The gym invites me to expose my unfettered masculinity without apology. I’ve discovered an unparalleled sense of affirmation when I catch a burly fellow watching me perform my 10th pull-up, awed by the unfamiliar sight of a masculine girl training her body to maximum performance.

But the gym can hurt, too. Most people don’t have to think too hard about which locker room to use or weigh its potential for hostility. For me, the women’s locker room is a difficult place. I’m stared at by confused youngsters or gawked at by a feminine mob of elliptical addicts. There is trauma every time I change in front of women because of a supposedly shared identity.

The way I express my gender places me in the borderland between the men’s and women’s locker rooms. I don’t feel I belong comfortably in either, so I choose the one I’m most acquainted with through years of obedience to the gender I was assigned at birth. I am always conscious that, even though I may feel like it, I am not just one of the guys. Off campus, at the smaller gym in my apartment building, I frequently work out alone, and I can breathe a little easier knowing that I don’t need to be on the defensive.

Maybe someday I’ll round up the courage to walk confidently into the men’s locker room, but for now I opt for the slightly easier route. Being different requires a lot of mental energy, especially after I’ve just pushed myself physically. Each time I expose myself to a new situation, I’m vulnerable. I have to muster the emotional armor to shield myself from the usual whispers, or worse.

On the gym floor, gender-benders inevitably feel the stares of other gymgoers who invade our space with their skeptical glances at armpit hair or lack of visible breasts. Their gaping and murmuring feel like blows to the stomach, knocking the pride right out of me. Some people openly express their bewilderment, laughing or exchanging hypotheses about me in subdued voices.

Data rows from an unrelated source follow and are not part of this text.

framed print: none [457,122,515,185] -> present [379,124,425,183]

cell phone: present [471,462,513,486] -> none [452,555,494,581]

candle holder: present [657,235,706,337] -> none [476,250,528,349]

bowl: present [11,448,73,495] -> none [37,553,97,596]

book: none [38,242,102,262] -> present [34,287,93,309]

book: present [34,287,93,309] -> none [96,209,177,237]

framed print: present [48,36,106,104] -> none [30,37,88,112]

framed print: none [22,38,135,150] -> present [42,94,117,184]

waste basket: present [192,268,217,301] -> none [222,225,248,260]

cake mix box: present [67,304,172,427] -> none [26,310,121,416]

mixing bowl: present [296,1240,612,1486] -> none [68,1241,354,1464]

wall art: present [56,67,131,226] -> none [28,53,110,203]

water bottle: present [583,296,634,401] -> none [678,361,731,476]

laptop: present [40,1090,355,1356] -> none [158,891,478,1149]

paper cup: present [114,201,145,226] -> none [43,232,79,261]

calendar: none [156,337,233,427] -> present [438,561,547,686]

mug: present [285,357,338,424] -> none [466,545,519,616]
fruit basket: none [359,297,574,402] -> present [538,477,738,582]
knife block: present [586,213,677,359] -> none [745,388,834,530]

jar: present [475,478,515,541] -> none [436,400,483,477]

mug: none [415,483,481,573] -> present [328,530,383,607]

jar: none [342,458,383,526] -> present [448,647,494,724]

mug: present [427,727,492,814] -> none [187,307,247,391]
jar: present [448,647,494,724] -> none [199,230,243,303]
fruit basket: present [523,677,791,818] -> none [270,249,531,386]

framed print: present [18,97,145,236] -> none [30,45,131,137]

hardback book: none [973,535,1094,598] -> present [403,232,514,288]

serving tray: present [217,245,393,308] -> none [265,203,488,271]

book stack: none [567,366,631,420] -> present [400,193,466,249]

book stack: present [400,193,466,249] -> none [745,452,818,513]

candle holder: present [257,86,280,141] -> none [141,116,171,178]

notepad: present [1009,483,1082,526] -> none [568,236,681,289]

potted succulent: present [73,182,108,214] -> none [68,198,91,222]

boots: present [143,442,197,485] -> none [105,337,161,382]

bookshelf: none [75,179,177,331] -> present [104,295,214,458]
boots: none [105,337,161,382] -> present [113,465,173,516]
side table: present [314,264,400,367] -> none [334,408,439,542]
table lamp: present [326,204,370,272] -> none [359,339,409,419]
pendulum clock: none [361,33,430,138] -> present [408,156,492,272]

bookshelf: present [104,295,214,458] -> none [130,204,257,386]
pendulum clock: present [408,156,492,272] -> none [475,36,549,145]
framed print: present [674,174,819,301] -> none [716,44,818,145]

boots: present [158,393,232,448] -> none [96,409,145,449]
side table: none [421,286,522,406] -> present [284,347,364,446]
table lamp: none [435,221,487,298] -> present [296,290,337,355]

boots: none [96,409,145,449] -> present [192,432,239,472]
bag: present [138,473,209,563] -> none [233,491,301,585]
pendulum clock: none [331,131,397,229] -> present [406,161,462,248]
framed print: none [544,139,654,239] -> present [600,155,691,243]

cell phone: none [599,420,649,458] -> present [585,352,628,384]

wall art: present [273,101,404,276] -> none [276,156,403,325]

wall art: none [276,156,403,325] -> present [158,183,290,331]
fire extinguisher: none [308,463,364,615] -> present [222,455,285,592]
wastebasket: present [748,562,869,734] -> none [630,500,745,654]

Behind their stares hides a deep and unanswered fear of the unknown. But there is tremendous power in the unknown. If we choose to roam that terrain, we create our own realities while threatening those of “normal” people.

We all transgress gender norms. For some of us it is in big ways — boys wearing fabulous pink dresses or someone transitioning to a gender different from the one a doctor assigned at birth. For others, transgression can be modest: the man who takes pride in being a great cook or the woman who changes the oil in her husband’s car. If we embrace the innumerable identities and expressions of who we are, locker rooms won’t be the only places that feel safer for us all.

Marion Cory is a law student at Georgetown University.